Study text:
++++

I remember also that my parents' twin beds had a hook and eye underneath that you hooked after making the beds to hold them together. I remember that my bed had three wooden slats, cut on a bias so that they looked like railroad ties laid diagonally, on which my matress lay. We would take the matress off and then take the wood out and fence with it or use the bedframe as a fort. I'd also dive (like Superman) off the counters (with the sizzler burn on it) on to the mattress, counting on the slats to hold me up.

I remember my "Impeach Nixon" bumber sticker, on my bookshelf already in 1969. Who knew that it would come true? But who knew he'd be re-elected?

I remember my "Play Soccer!" and "New York Cosmos" bumper stickers. There were on the car.

++++

Stored data:
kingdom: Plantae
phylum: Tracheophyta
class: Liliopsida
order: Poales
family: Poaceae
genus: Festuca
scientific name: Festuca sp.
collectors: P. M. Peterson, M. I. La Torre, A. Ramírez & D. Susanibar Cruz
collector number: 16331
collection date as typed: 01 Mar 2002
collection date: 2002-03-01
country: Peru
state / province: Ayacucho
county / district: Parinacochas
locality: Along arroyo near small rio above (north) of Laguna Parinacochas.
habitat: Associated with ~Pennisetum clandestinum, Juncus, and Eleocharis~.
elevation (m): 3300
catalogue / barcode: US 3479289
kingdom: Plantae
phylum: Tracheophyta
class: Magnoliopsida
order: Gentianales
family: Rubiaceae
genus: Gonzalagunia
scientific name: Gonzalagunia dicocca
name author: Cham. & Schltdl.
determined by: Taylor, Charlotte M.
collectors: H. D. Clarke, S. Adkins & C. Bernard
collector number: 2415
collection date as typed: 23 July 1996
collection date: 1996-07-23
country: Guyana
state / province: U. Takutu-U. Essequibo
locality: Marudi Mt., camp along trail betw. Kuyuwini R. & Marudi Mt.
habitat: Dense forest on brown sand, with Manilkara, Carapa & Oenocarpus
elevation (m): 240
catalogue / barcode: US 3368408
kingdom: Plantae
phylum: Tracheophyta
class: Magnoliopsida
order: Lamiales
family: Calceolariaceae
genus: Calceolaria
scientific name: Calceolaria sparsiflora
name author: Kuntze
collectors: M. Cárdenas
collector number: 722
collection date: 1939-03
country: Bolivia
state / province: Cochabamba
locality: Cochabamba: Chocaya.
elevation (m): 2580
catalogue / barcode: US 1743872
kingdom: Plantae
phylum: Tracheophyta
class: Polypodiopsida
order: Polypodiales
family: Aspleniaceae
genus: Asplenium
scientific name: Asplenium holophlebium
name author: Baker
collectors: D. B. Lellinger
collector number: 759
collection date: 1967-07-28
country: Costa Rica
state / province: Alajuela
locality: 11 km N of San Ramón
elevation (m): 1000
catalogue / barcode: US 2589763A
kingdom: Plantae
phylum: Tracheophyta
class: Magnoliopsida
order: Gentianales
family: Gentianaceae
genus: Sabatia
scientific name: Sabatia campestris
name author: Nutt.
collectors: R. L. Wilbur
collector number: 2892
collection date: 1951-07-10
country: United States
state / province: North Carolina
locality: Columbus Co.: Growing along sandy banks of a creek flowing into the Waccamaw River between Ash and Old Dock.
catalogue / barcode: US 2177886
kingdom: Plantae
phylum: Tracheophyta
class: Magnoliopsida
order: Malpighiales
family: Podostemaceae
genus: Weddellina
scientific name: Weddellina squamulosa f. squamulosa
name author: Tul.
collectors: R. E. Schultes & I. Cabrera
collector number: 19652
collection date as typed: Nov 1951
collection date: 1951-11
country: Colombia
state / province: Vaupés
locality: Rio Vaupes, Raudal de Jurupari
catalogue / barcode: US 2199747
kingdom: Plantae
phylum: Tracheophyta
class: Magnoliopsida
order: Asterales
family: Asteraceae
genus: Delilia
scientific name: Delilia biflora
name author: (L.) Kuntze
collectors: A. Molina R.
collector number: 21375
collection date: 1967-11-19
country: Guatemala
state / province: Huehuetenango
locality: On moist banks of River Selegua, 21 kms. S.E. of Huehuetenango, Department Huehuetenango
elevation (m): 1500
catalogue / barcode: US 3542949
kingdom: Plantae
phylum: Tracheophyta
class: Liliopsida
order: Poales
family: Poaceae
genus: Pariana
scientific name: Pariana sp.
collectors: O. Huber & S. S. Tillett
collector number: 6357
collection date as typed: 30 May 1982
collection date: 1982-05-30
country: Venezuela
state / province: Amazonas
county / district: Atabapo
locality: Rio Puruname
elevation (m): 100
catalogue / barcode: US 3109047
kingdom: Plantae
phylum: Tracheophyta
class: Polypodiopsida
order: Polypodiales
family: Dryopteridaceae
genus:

++++

Assigned task 1: In the "I remember" passage, what held the parents' twin beds together?
Assigned task 2: List every bumper sticker named in the "I remember" passage.
Assigned task 3: Carry on the "I remember" passage from its last line.

Exercise answer 1: A hook and eye underneath the beds, hooked after the beds were made.

Exercise answer 2:
"Impeach Nixon"
"Play Soccer!"
"New York Cosmos"

Exercise answer 3:
I remember my desk chair, bent metal and yellow foam rubber, and my individual experience of the generic memory of reading the label which said "Not to be removed under penalty of law except by consumer." I removed it and felt anxious. I think everyone has this memory because we all find these labels before we learn what the word consumermeans. It just seemed part of the general legal aura. It seemed weird that one wasn't allowed to remove the label, but no weirder than a lot of things. I certainly didn't confess it to anyone. Much later -- muchlater -- I learned with an odd kind of relief that what I'd done wasn't illegal. As though the chair had been a ticking time bomb of possible evidence until then.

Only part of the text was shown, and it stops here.